There has been a fair amount of stuff recently about Manchester’s connections to slavery. There’s always been a lot of textile industry around here and so the region was dependent on cotton, grown and picked by slaves, coming here. Now it seems that the city and its two football clubs are coming under fire for having a three-masted ship in full sail, a positive galleon, on the city’s coat of arms and on the football clubs badges.
Some think the ship is there because of the Manchester ship canal, which has some logic behind it, but now it seems it’s more to do with the salve trade. Other places seem to have realised the possible connection earlier than we have around here: “Few English football clubs feature ships or boats on their badges. Those that do have an obvious explanation: Tranmere’s warship signifies the town’s shipbuilding heritage; fishing town Grimsby has a trawler; and Plymouth’s Mayflower commemorates the Pilgrims’ ship that set sail for the new world. The football clubs of port cities directly implicated in the slave trade – Bristol, London and Liverpool – steer clear of ships as motifs in their badges (although the Bristol Rovers flag features a pirate).”

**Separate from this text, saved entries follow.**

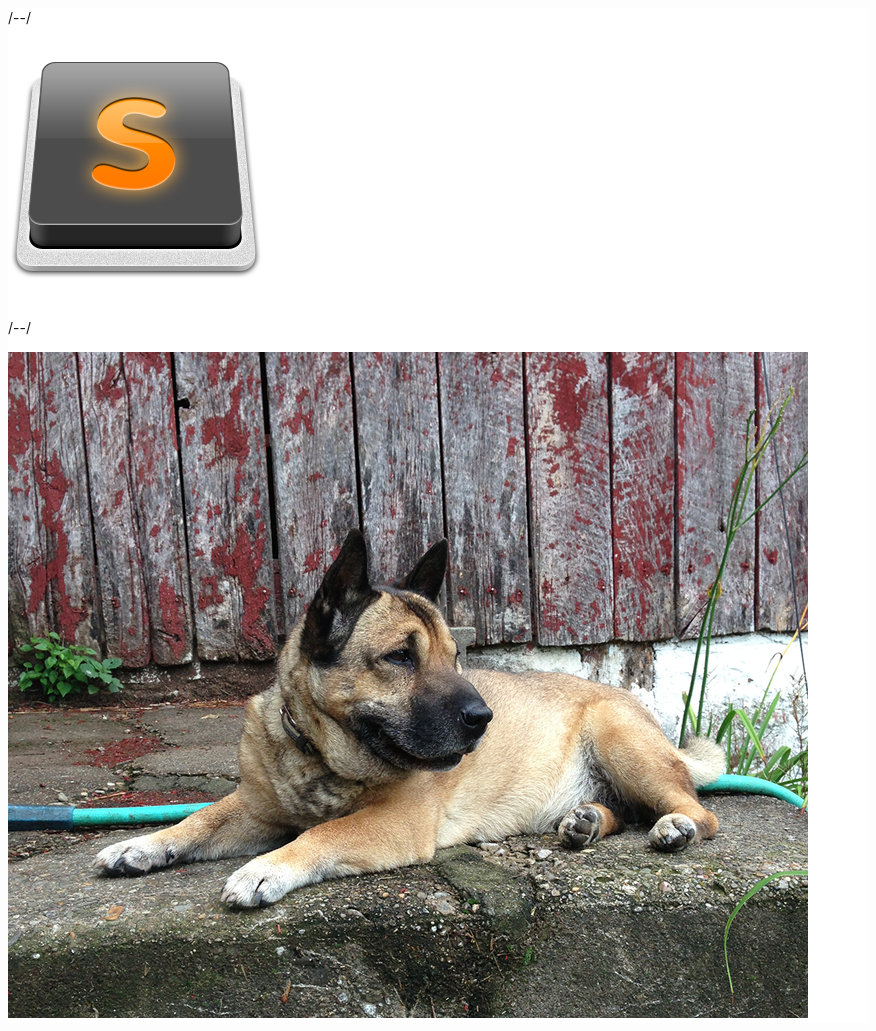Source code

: /--/

<img src="img/sublime.png" class="unstyle-img" alt="">

/--/

<img src="img/sass/feebs1.png" alt="">
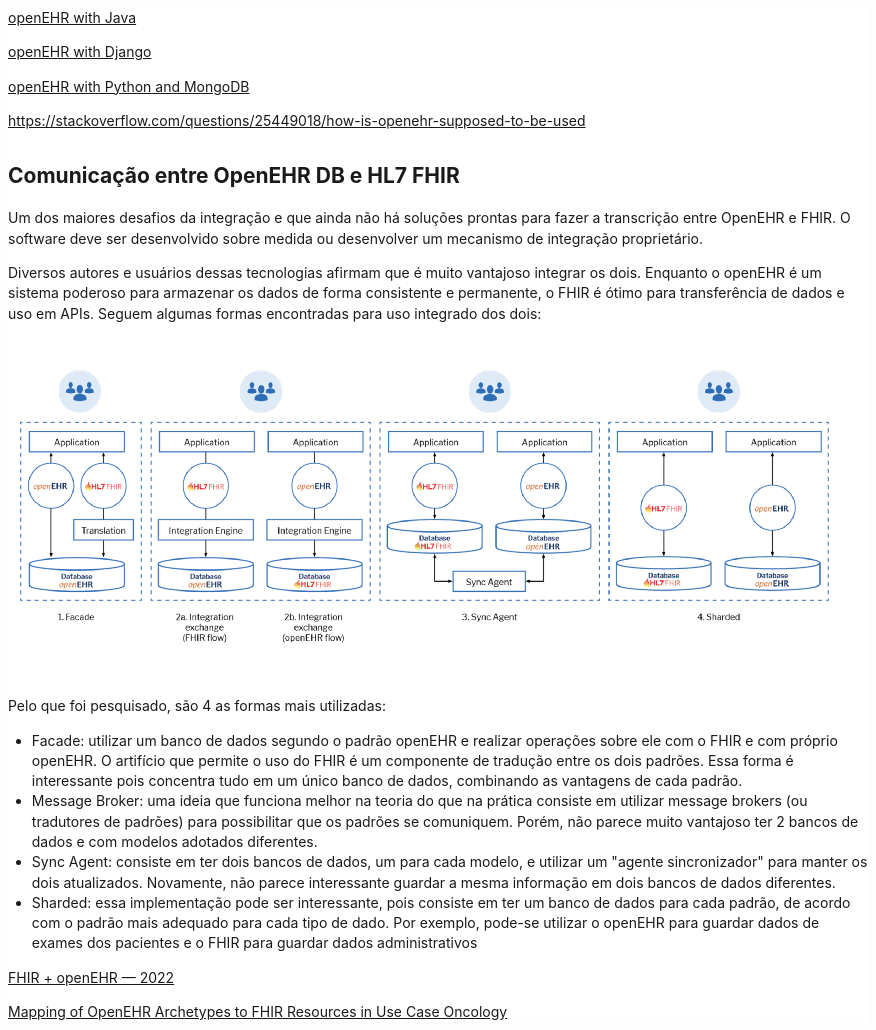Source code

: [openEHR with Java](https://github.com/wware/openehr-java)

[openEHR with Django](https://github.com/openhealthcare/django-openehr)

[openEHR with Python and MongoDB](https://github.com/crs4/pyEHR)

https://stackoverflow.com/questions/25449018/how-is-openehr-supposed-to-be-used

## Comunicação entre OpenEHR DB e HL7 FHIR

Um dos maiores desafios da integração e que ainda não há soluções prontas para fazer a transcrição entre OpenEHR e FHIR. O software deve ser desenvolvido sobre medida ou desenvolver um mecanismo de integração proprietário.

Diversos autores e usuários dessas tecnologias afirmam que é muito vantajoso integrar os dois. Enquanto o openEHR é um sistema poderoso para armazenar os dados de forma consistente e permanente, o FHIR é ótimo para transferência de dados e uso em APIs. Seguem algumas formas encontradas para uso integrado dos dois:

![FHIR and openEHR integration](assets/FHIR+openEHR.png)

Pelo que foi pesquisado, são 4 as formas mais utilizadas:
+ Facade: utilizar um banco de dados segundo o padrão openEHR e realizar operações sobre ele com o FHIR e com próprio openEHR. O artifício que permite o uso do FHIR é um componente de tradução entre os dois padrões. Essa forma é interessante pois concentra tudo em um único banco de dados, combinando as vantagens de cada padrão.
+ Message Broker: uma ideia que funciona melhor na teoria do que na prática consiste em utilizar message brokers (ou tradutores de padrões) para possibilitar que os padrões se comuniquem. Porém, não parece muito vantajoso ter 2 bancos de dados e com modelos adotados diferentes.
+ Sync Agent: consiste em ter dois bancos de dados, um para cada modelo, e utilizar um "agente sincronizador" para manter os dois atualizados. Novamente, não parece interessante guardar a mesma informação em dois bancos de dados diferentes.
+ Sharded: essa implementação pode ser interessante, pois consiste em ter um banco de dados para cada padrão, de acordo com o padrão mais adequado para cada tipo de dado. Por exemplo, pode-se utilizar o openEHR para guardar dados de exames dos pacientes e o FHIR para guardar dados administrativos

[FHIR + openEHR — 2022](https://medium.com/@alastairallen/fhir-openehr-2022-53716f837340)

[Mapping of OpenEHR Archetypes to
FHIR Resources in Use Case Oncology](https://ebooks.iospress.nl/pdf/doi/10.3233/SHTI210616)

And here’s an article I read today about people whose families made money out of the slave trade (when slavery was abolished such families received compensation to the tune of millions of pounds in today’s money!) feeling the need to put things right, often by donating money educational projects and pressuring the government to apologise and make amends. I wonder if they can persuade the king to join their association. Historical cleansing is taking place!
Meanwhile Diane Abbott seems to be the latest to fall foul of Labour’s cleansing policy. She’s had the whip suspended for expressing her views about racism and prejudice. She is someone who should know what she is talking about. And that difference between out and out racism and prejudice, both of them hurtful and dangerous, is the sort of thing that we should be able to discuss without the instigator being “punished” for even mentioning it.
Life goes on. Stay safe and well, everyone!